• [任务要求]
请把下面清单的每一行排成 Markdown 表格，设“序号”和“内容”两列，空行略去不计。

───── 记录清单 ─────

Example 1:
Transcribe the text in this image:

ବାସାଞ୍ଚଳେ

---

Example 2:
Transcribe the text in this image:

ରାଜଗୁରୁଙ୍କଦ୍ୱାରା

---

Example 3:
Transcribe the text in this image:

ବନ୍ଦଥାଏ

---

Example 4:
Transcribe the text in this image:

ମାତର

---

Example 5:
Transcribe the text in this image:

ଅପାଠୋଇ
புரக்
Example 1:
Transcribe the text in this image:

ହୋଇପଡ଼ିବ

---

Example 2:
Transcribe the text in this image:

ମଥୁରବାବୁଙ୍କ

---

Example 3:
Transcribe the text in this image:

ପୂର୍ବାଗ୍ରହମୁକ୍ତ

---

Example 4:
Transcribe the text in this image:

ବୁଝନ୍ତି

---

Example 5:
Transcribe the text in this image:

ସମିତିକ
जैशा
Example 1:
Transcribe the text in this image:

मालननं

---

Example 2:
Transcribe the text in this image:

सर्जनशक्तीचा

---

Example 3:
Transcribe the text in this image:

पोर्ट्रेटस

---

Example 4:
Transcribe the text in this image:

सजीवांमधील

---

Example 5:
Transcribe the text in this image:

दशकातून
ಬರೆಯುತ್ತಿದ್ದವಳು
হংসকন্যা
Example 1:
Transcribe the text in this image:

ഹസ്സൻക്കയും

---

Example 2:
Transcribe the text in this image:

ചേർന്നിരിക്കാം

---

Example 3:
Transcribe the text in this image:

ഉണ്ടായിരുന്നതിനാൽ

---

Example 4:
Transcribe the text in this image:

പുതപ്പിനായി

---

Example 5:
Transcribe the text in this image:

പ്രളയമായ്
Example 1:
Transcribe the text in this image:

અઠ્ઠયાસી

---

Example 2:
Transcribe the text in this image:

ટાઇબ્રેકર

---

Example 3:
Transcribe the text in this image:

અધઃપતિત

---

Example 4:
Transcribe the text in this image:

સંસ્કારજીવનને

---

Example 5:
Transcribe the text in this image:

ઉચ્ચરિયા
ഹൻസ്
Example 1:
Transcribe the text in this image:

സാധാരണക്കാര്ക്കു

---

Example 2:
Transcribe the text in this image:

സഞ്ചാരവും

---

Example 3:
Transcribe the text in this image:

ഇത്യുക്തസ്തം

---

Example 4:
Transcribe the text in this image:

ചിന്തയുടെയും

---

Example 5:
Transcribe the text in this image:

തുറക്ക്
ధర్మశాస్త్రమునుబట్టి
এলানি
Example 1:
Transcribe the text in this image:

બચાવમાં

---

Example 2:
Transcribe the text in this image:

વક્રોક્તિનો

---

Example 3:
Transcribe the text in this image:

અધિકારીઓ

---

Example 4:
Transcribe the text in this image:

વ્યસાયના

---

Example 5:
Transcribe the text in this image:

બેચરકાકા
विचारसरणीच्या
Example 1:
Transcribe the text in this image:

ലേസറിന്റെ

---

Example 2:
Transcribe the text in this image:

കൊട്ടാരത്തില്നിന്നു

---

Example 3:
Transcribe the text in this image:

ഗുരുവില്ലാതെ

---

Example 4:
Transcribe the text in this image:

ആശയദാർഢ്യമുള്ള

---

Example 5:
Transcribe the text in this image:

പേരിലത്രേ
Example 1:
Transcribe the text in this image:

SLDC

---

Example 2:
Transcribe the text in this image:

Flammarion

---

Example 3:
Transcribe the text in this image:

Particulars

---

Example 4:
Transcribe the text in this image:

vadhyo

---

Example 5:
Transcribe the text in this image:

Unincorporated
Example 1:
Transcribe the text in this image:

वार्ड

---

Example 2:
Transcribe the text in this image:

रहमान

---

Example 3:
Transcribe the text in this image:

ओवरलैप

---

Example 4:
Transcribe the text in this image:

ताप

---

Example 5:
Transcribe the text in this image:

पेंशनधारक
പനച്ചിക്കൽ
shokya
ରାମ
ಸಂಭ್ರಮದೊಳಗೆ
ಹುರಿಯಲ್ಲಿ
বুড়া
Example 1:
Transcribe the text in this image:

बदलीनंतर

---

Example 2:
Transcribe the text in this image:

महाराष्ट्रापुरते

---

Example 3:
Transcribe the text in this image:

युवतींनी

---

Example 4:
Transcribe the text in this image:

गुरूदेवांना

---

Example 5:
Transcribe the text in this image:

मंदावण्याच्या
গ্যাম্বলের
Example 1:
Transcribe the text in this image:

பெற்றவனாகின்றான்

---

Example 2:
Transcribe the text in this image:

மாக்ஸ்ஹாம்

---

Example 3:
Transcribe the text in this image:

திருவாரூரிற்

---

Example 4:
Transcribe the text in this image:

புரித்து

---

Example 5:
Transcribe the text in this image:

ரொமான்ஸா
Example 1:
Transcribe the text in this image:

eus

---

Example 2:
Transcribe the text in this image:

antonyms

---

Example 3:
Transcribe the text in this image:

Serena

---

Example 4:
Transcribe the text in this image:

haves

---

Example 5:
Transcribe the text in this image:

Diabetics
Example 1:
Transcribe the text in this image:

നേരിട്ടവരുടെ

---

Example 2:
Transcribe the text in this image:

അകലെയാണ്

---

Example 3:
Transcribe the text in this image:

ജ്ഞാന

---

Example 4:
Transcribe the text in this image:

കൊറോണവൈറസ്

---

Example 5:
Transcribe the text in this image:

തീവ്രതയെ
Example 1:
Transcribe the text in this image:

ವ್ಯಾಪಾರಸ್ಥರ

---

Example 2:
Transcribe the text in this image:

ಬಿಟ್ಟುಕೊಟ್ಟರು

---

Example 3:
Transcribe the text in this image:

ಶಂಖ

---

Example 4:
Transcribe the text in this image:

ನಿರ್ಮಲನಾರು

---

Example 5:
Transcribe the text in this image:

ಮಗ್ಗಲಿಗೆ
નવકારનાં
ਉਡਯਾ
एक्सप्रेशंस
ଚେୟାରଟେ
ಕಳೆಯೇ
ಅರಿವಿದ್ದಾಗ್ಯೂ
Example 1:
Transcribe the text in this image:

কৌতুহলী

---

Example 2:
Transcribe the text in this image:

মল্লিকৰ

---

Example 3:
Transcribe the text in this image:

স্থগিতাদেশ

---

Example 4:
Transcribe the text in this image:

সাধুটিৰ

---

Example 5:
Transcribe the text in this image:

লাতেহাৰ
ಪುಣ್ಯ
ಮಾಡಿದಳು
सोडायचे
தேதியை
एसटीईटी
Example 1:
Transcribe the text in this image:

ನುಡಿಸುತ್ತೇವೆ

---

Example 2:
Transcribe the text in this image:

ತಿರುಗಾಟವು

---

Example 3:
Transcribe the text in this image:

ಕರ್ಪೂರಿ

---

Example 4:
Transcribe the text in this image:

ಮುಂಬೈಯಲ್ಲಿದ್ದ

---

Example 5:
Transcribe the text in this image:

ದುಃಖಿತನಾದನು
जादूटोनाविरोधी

─────

• [参考答案]
| 序号 | 内容 |
|---|---|
| 1 | Example 1: |
| 2 | Transcribe the text in this image: |
| 3 | ବାସାଞ୍ଚଳେ |
| 4 | --- |
| 5 | Example 2: |
| 6 | Transcribe the text in this image: |
| 7 | ରାଜଗୁରୁଙ୍କଦ୍ୱାରା |
| 8 | --- |
| 9 | Example 3: |
| 10 | Transcribe the text in this image: |
| 11 | ବନ୍ଦଥାଏ |
| 12 | --- |
| 13 | Example 4: |
| 14 | Transcribe the text in this image: |
| 15 | ମାତର |
| 16 | --- |
| 17 | Example 5: |
| 18 | Transcribe the text in this image: |
| 19 | ଅପାଠୋଇ |
| 20 | புரக் |
| 21 | Example 1: |
| 22 | Transcribe the text in this image: |
| 23 | ହୋଇପଡ଼ିବ |
| 24 | --- |
| 25 | Example 2: |
| 26 | Transcribe the text in this image: |
| 27 | ମଥୁରବାବୁଙ୍କ |
| 28 | --- |
| 29 | Example 3: |
| 30 | Transcribe the text in this image: |
| 31 | ପୂର୍ବାଗ୍ରହମୁକ୍ତ |
| 32 | --- |
| 33 | Example 4: |
| 34 | Transcribe the text in this image: |
| 35 | ବୁଝନ୍ତି |
| 36 | --- |
| 37 | Example 5: |
| 38 | Transcribe the text in this image: |
| 39 | ସମିତିକ |
| 40 | जैशा |
| 41 | Example 1: |
| 42 | Transcribe the text in this image: |
| 43 | मालननं |
| 44 | --- |
| 45 | Example 2: |
| 46 | Transcribe the text in this image: |
| 47 | सर्जनशक्तीचा |
| 48 | --- |
| 49 | Example 3: |
| 50 | Transcribe the text in this image: |
| 51 | पोर्ट्रेटस |
| 52 | --- |
| 53 | Example 4: |
| 54 | Transcribe the text in this image: |
| 55 | सजीवांमधील |
| 56 | --- |
| 57 | Example 5: |
| 58 | Transcribe the text in this image: |
| 59 | दशकातून |
| 60 | ಬರೆಯುತ್ತಿದ್ದವಳು |
| 61 | হংসকন্যা |
| 62 | Example 1: |
| 63 | Transcribe the text in this image: |
| 64 | ഹസ്സൻക്കയും |
| 65 | --- |
| 66 | Example 2: |
| 67 | Transcribe the text in this image: |
| 68 | ചേർന്നിരിക്കാം |
| 69 | --- |
| 70 | Example 3: |
| 71 | Transcribe the text in this image: |
| 72 | ഉണ്ടായിരുന്നതിനാൽ |
| 73 | --- |
| 74 | Example 4: |
| 75 | Transcribe the text in this image: |
| 76 | പുതപ്പിനായി |
| 77 | --- |
| 78 | Example 5: |
| 79 | Transcribe the text in this image: |
| 80 | പ്രളയമായ് |
| 81 | Example 1: |
| 82 | Transcribe the text in this image: |
| 83 | અઠ્ઠયાસી |
| 84 | --- |
| 85 | Example 2: |
| 86 | Transcribe the text in this image: |
| 87 | ટાઇબ્રેકર |
| 88 | --- |
| 89 | Example 3: |
| 90 | Transcribe the text in this image: |
| 91 | અધઃપતિત |
| 92 | --- |
| 93 | Example 4: |
| 94 | Transcribe the text in this image: |
| 95 | સંસ્કારજીવનને |
| 96 | --- |
| 97 | Example 5: |
| 98 | Transcribe the text in this image: |
| 99 | ઉચ્ચરિયા |
| 100 | ഹൻസ് |
| 101 | Example 1: |
| 102 | Transcribe the text in this image: |
| 103 | സാധാരണക്കാര്ക്കു |
| 104 | --- |
| 105 | Example 2: |
| 106 | Transcribe the text in this image: |
| 107 | സഞ്ചാരവും |
| 108 | --- |
| 109 | Example 3: |
| 110 | Transcribe the text in this image: |
| 111 | ഇത്യുക്തസ്തം |
| 112 | --- |
| 113 | Example 4: |
| 114 | Transcribe the text in this image: |
| 115 | ചിന്തയുടെയും |
| 116 | --- |
| 117 | Example 5: |
| 118 | Transcribe the text in this image: |
| 119 | തുറക്ക് |
| 120 | ధర్మశాస్త్రమునుబట్టి |
| 121 | এলানি |
| 122 | Example 1: |
| 123 | Transcribe the text in this image: |
| 124 | બચાવમાં |
| 125 | --- |
| 126 | Example 2: |
| 127 | Transcribe the text in this image: |
| 128 | વક્રોક્તિનો |
| 129 | --- |
| 130 | Example 3: |
| 131 | Transcribe the text in this image: |
| 132 | અધિકારીઓ |
| 133 | --- |
| 134 | Example 4: |
| 135 | Transcribe the text in this image: |
| 136 | વ્યસાયના |
| 137 | --- |
| 138 | Example 5: |
| 139 | Transcribe the text in this image: |
| 140 | બેચરકાકા |
| 141 | विचारसरणीच्या |
| 142 | Example 1: |
| 143 | Transcribe the text in this image: |
| 144 | ലേസറിന്റെ |
| 145 | --- |
| 146 | Example 2: |
| 147 | Transcribe the text in this image: |
| 148 | കൊട്ടാരത്തില്നിന്നു |
| 149 | --- |
| 150 | Example 3: |
| 151 | Transcribe the text in this image: |
| 152 | ഗുരുവില്ലാതെ |
| 153 | --- |
| 154 | Example 4: |
| 155 | Transcribe the text in this image: |
| 156 | ആശയദാർഢ്യമുള്ള |
| 157 | --- |
| 158 | Example 5: |
| 159 | Transcribe the text in this image: |
| 160 | പേരിലത്രേ |
| 161 | Example 1: |
| 162 | Transcribe the text in this image: |
| 163 | SLDC |
| 164 | --- |
| 165 | Example 2: |
| 166 | Transcribe the text in this image: |
| 167 | Flammarion |
| 168 | --- |
| 169 | Example 3: |
| 170 | Transcribe the text in this image: |
| 171 | Particulars |
| 172 | --- |
| 173 | Example 4: |
| 174 | Transcribe the text in this image: |
| 175 | vadhyo |
| 176 | --- |
| 177 | Example 5: |
| 178 | Transcribe the text in this image: |
| 179 | Unincorporated |
| 180 | Example 1: |
| 181 | Transcribe the text in this image: |
| 182 | वार्ड |
| 183 | --- |
| 184 | Example 2: |
| 185 | Transcribe the text in this image: |
| 186 | रहमान |
| 187 | --- |
| 188 | Example 3: |
| 189 | Transcribe the text in this image: |
| 190 | ओवरलैप |
| 191 | --- |
| 192 | Example 4: |
| 193 | Transcribe the text in this image: |
| 194 | ताप |
| 195 | --- |
| 196 | Example 5: |
| 197 | Transcribe the text in this image: |
| 198 | पेंशनधारक |
| 199 | പനച്ചിക്കൽ |
| 200 | shokya |
| 201 | ରାମ |
| 202 | ಸಂಭ್ರಮದೊಳಗೆ |
| 203 | ಹುರಿಯಲ್ಲಿ |
| 204 | বুড়া |
| 205 | Example 1: |
| 206 | Transcribe the text in this image: |
| 207 | बदलीनंतर |
| 208 | --- |
| 209 | Example 2: |
| 210 | Transcribe the text in this image: |
| 211 | महाराष्ट्रापुरते |
| 212 | --- |
| 213 | Example 3: |
| 214 | Transcribe the text in this image: |
| 215 | युवतींनी |
| 216 | --- |
| 217 | Example 4: |
| 218 | Transcribe the text in this image: |
| 219 | गुरूदेवांना |
| 220 | --- |
| 221 | Example 5: |
| 222 | Transcribe the text in this image: |
| 223 | मंदावण्याच्या |
| 224 | গ্যাম্বলের |
| 225 | Example 1: |
| 226 | Transcribe the text in this image: |
| 227 | பெற்றவனாகின்றான் |
| 228 | --- |
| 229 | Example 2: |
| 230 | Transcribe the text in this image: |
| 231 | மாக்ஸ்ஹாம் |
| 232 | --- |
| 233 | Example 3: |
| 234 | Transcribe the text in this image: |
| 235 | திருவாரூரிற் |
| 236 | --- |
| 237 | Example 4: |
| 238 | Transcribe the text in this image: |
| 239 | புரித்து |
| 240 | --- |
| 241 | Example 5: |
| 242 | Transcribe the text in this image: |
| 243 | ரொமான்ஸா |
| 244 | Example 1: |
| 245 | Transcribe the text in this image: |
| 246 | eus |
| 247 | --- |
| 248 | Example 2: |
| 249 | Transcribe the text in this image: |
| 250 | antonyms |
| 251 | --- |
| 252 | Example 3: |
| 253 | Transcribe the text in this image: |
| 254 | Serena |
| 255 | --- |
| 256 | Example 4: |
| 257 | Transcribe the text in this image: |
| 258 | haves |
| 259 | --- |
| 260 | Example 5: |
| 261 | Transcribe the text in this image: |
| 262 | Diabetics |
| 263 | Example 1: |
| 264 | Transcribe the text in this image: |
| 265 | നേരിട്ടവരുടെ |
| 266 | --- |
| 267 | Example 2: |
| 268 | Transcribe the text in this image: |
| 269 | അകലെയാണ് |
| 270 | --- |
| 271 | Example 3: |
| 272 | Transcribe the text in this image: |
| 273 | ജ്ഞാന |
| 274 | --- |
| 275 | Example 4: |
| 276 | Transcribe the text in this image: |
| 277 | കൊറോണവൈറസ് |
| 278 | --- |
| 279 | Example 5: |
| 280 | Transcribe the text in this image: |
| 281 | തീവ്രതയെ |
| 282 | Example 1: |
| 283 | Transcribe the text in this image: |
| 284 | ವ್ಯಾಪಾರಸ್ಥರ |
| 285 | --- |
| 286 | Example 2: |
| 287 | Transcribe the text in this image: |
| 288 | ಬಿಟ್ಟುಕೊಟ್ಟರು |
| 289 | --- |
| 290 | Example 3: |
| 291 | Transcribe the text in this image: |
| 292 | ಶಂಖ |
| 293 | --- |
| 294 | Example 4: |
| 295 | Transcribe the text in this image: |
| 296 | ನಿರ್ಮಲನಾರು |
| 297 | --- |
| 298 | Example 5: |
| 299 | Transcribe the text in this image: |
| 300 | ಮಗ್ಗಲಿಗೆ |
| 301 | નવકારનાં |
| 302 | ਉਡਯਾ |
| 303 | एक्सप्रेशंस |
| 304 | ଚେୟାରଟେ |
| 305 | ಕಳೆಯೇ |
| 306 | ಅರಿವಿದ್ದಾಗ್ಯೂ |
| 307 | Example 1: |
| 308 | Transcribe the text in this image: |
| 309 | কৌতুহলী |
| 310 | --- |
| 311 | Example 2: |
| 312 | Transcribe the text in this image: |
| 313 | মল্লিকৰ |
| 314 | --- |
| 315 | Example 3: |
| 316 | Transcribe the text in this image: |
| 317 | স্থগিতাদেশ |
| 318 | --- |
| 319 | Example 4: |
| 320 | Transcribe the text in this image: |
| 321 | সাধুটিৰ |
| 322 | --- |
| 323 | Example 5: |
| 324 | Transcribe the text in this image: |
| 325 | লাতেহাৰ |
| 326 | ಪುಣ್ಯ |
| 327 | ಮಾಡಿದಳು |
| 328 | सोडायचे |
| 329 | தேதியை |
| 330 | एसटीईटी |
| 331 | Example 1: |
| 332 | Transcribe the text in this image: |
| 333 | ನುಡಿಸುತ್ತೇವೆ |
| 334 | --- |
| 335 | Example 2: |
| 336 | Transcribe the text in this image: |
| 337 | ತಿರುಗಾಟವು |
| 338 | --- |
| 339 | Example 3: |
| 340 | Transcribe the text in this image: |
| 341 | ಕರ್ಪೂರಿ |
| 342 | --- |
| 343 | Example 4: |
| 344 | Transcribe the text in this image: |
| 345 | ಮುಂಬೈಯಲ್ಲಿದ್ದ |
| 346 | --- |
| 347 | Example 5: |
| 348 | Transcribe the text in this image: |
| 349 | ದುಃಖಿತನಾದನು |
| 350 | जादूटोनाविरोधी |